Dan and Amy’s top tips for soil warming:

(1) If you garden on clay, like us, the soil stays cold for ages.
(2) Clear plastic warms the soil faster than black plastic.
(3) It’s warm enough to start sowing once weeds start to grow.
(4) You can look up the temperature a particular seed needs to germinate, but the unpredictability of the British climate makes this meaningless. Decide if the soil needs to be cool, warm, or hot.
(5) There’s a useful weather forecast which tells you the soil temperature for your area.

Thursday, February 08, 2007

Tuesday, February 06, 2007

We cause climate change

After we’d cut the trees down, we ended up with a huge number of twigs and small branches littering the allotment. What is the responsible thing to do in our uncertain age?

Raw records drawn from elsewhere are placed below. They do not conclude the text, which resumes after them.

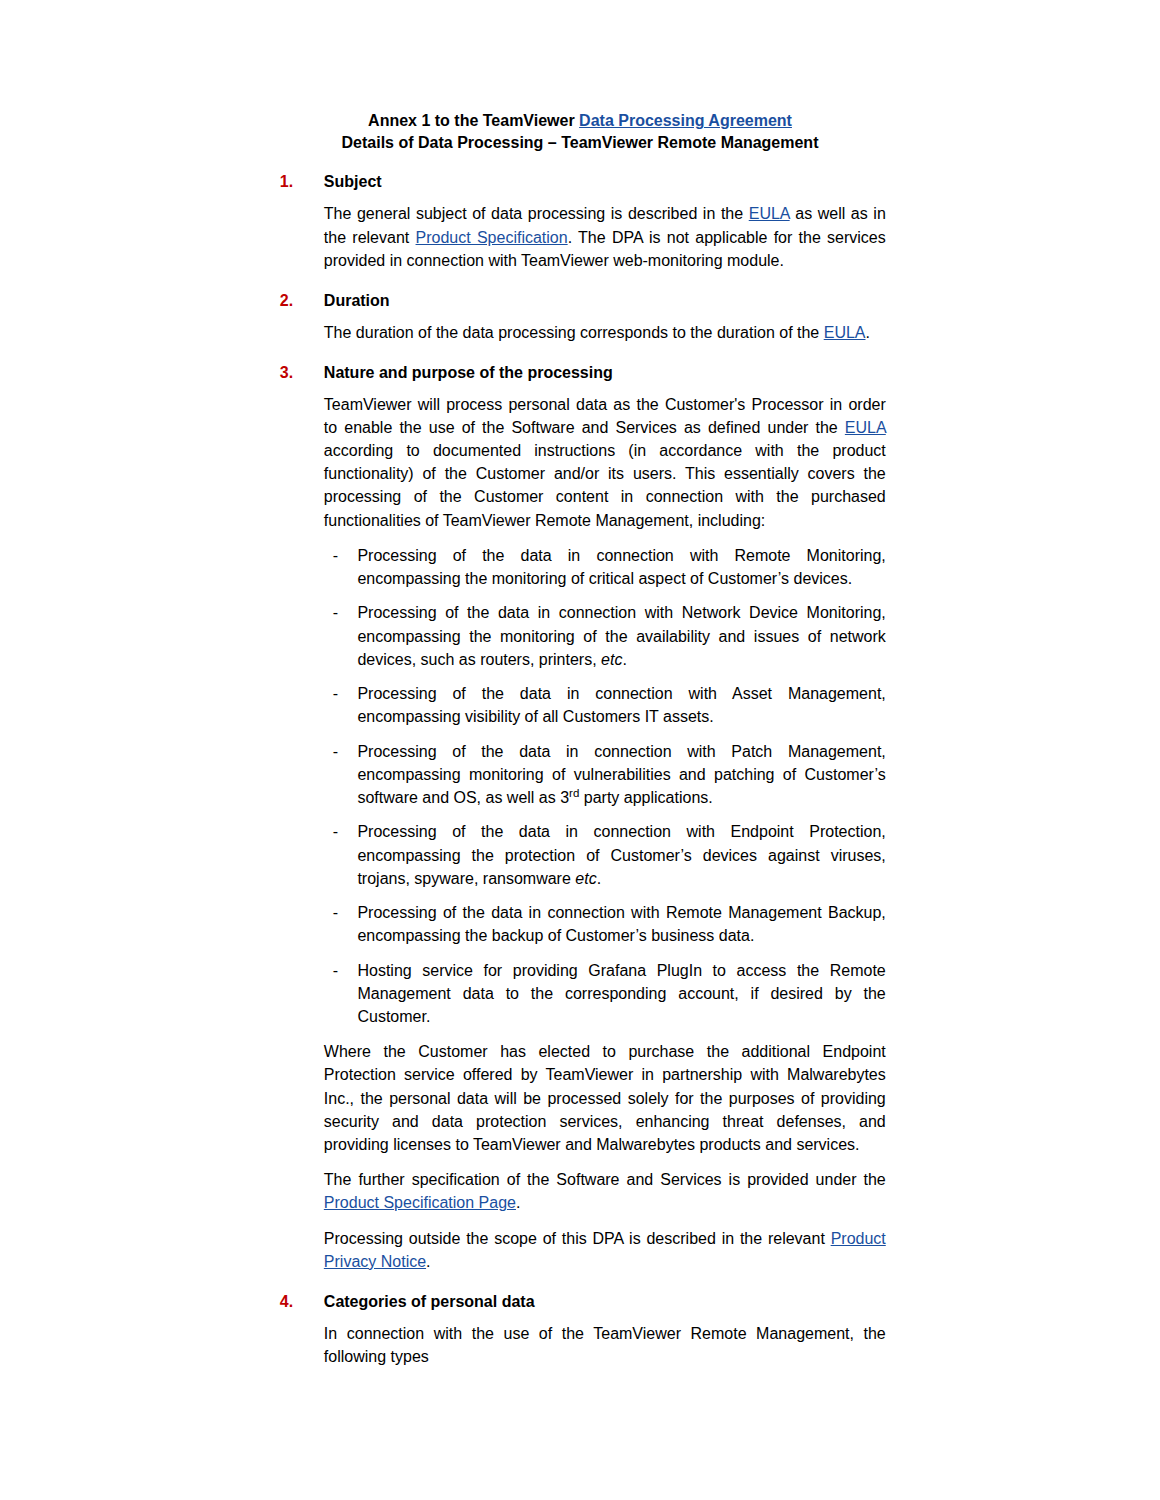Annex 1 to the TeamViewer Data Processing Agreement Details of Data Processing – TeamViewer Remote Management
Subject
The general subject of data processing is described in the EULA as well as in the relevant Product Specification. The DPA is not applicable for the services provided in connection with TeamViewer web-monitoring module.
Duration
The duration of the data processing corresponds to the duration of the EULA.
Nature and purpose of the processing
TeamViewer will process personal data as the Customer's Processor in order to enable the use of the Software and Services as defined under the EULA according to documented instructions (in accordance with the product functionality) of the Customer and/or its users. This essentially covers the processing of the Customer content in connection with the purchased functionalities of TeamViewer Remote Management, including:
Processing of the data in connection with Remote Monitoring, encompassing the monitoring of critical aspect of Customer’s devices.
Processing of the data in connection with Network Device Monitoring, encompassing the monitoring of the availability and issues of network devices, such as routers, printers, etc.
Processing of the data in connection with Asset Management, encompassing visibility of all Customers IT assets.
Processing of the data in connection with Patch Management, encompassing monitoring of vulnerabilities and patching of Customer’s software and OS, as well as 3rd party applications.
Processing of the data in connection with Endpoint Protection, encompassing the protection of Customer’s devices against viruses, trojans, spyware, ransomware etc.
Processing of the data in connection with Remote Management Backup, encompassing the backup of Customer’s business data.
Hosting service for providing Grafana PlugIn to access the Remote Management data to the corresponding account, if desired by the Customer.
Where the Customer has elected to purchase the additional Endpoint Protection service offered by TeamViewer in partnership with Malwarebytes Inc., the personal data will be processed solely for the purposes of providing security and data protection services, enhancing threat defenses, and providing licenses to TeamViewer and Malwarebytes products and services.
The further specification of the Software and Services is provided under the Product Specification Page.
Processing outside the scope of this DPA is described in the relevant Product Privacy Notice.
Categories of personal data
In connection with the use of the TeamViewer Remote Management, the following types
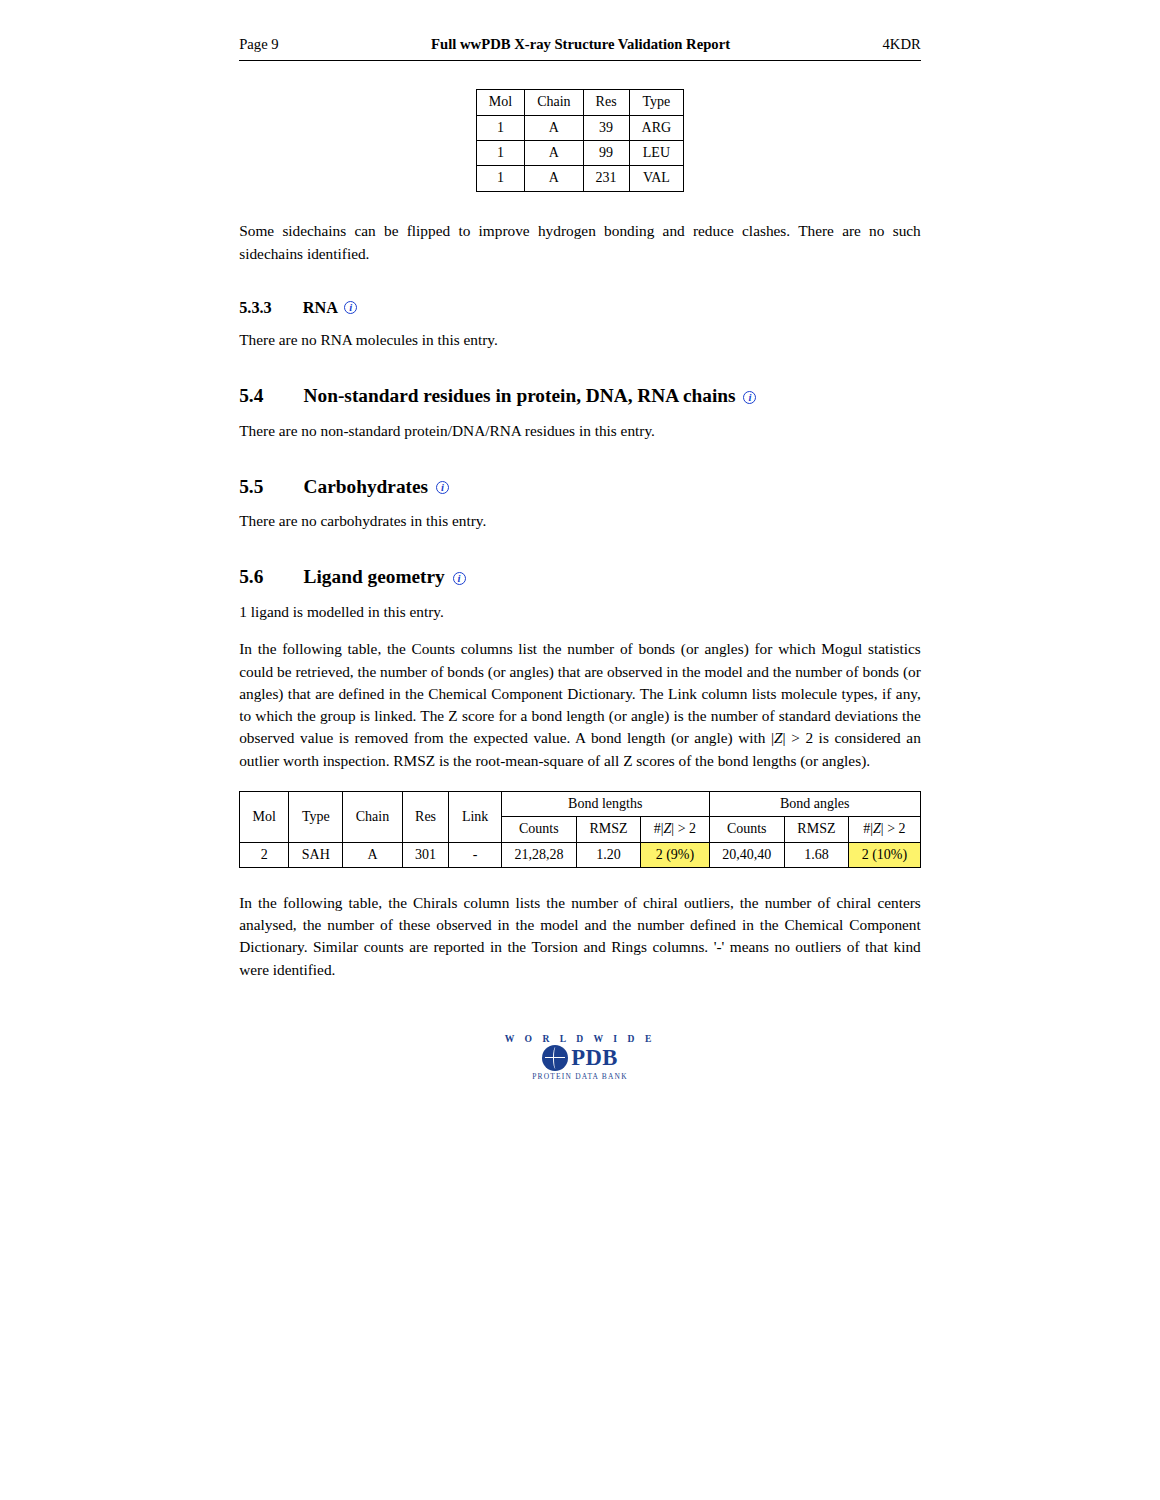Page 9
Full wwPDB X-ray Structure Validation Report
4KDR
| Mol | Chain | Res | Type |
| --- | --- | --- | --- |
| 1 | A | 39 | ARG |
| 1 | A | 99 | LEU |
| 1 | A | 231 | VAL |
Some sidechains can be flipped to improve hydrogen bonding and reduce clashes. There are no such sidechains identified.
5.3.3 RNA i
There are no RNA molecules in this entry.
5.4 Non-standard residues in protein, DNA, RNA chains i
There are no non-standard protein/DNA/RNA residues in this entry.
5.5 Carbohydrates i
There are no carbohydrates in this entry.
5.6 Ligand geometry i
1 ligand is modelled in this entry.
In the following table, the Counts columns list the number of bonds (or angles) for which Mogul statistics could be retrieved, the number of bonds (or angles) that are observed in the model and the number of bonds (or angles) that are defined in the Chemical Component Dictionary. The Link column lists molecule types, if any, to which the group is linked. The Z score for a bond length (or angle) is the number of standard deviations the observed value is removed from the expected value. A bond length (or angle) with |Z| > 2 is considered an outlier worth inspection. RMSZ is the root-mean-square of all Z scores of the bond lengths (or angles).
| Mol | Type | Chain | Res | Link | Bond lengths | Bond angles |
| --- | --- | --- | --- | --- | --- | --- |
| Counts | RMSZ | #/ Z / > 2 | Counts | RMSZ | #/ Z / > 2 |
| 2 | SAH | A | 301 | - | 21,28,28 | 1.20 | 2 (9%) | 20,40,40 | 1.68 | 2 (10%) |
In the following table, the Chirals column lists the number of chiral outliers, the number of chiral centers analysed, the number of these observed in the model and the number defined in the Chemical Component Dictionary. Similar counts are reported in the Torsion and Rings columns. '-' means no outliers of that kind were identified.
W O R L D W I D E
PDB
PROTEIN DATA BANK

(1) Leave them to decay naturally. This will keep the greenhouse gases out of the atmosphere for longer, potentially protecting people who live on very flat land next to the sea. The wood will eventually turn in carbon dioxide, but not quite so soon.

(2) Burn them, creating an artificial spike in global temperatures, thus making world leaders panic and start building wind farms.

Friday, February 02, 2007

We become Archaeologists

We’re digging over the new allotment at the moment, and we have unearthed an ancient landfill site.

The soil is filled with chunks of metal, margarine tubs from the 1980s, and a large sheet of plastic which has disintegrated into very small fragments.

This is a nuisance, and we probably won’t be able to get rid of every single piece. The soil is very sticky and full of couch grass, bramble and bindweed roots, so it’s fairly tough going. But we’re grateful we’re not in East London, where they’re digging up radioactive waste.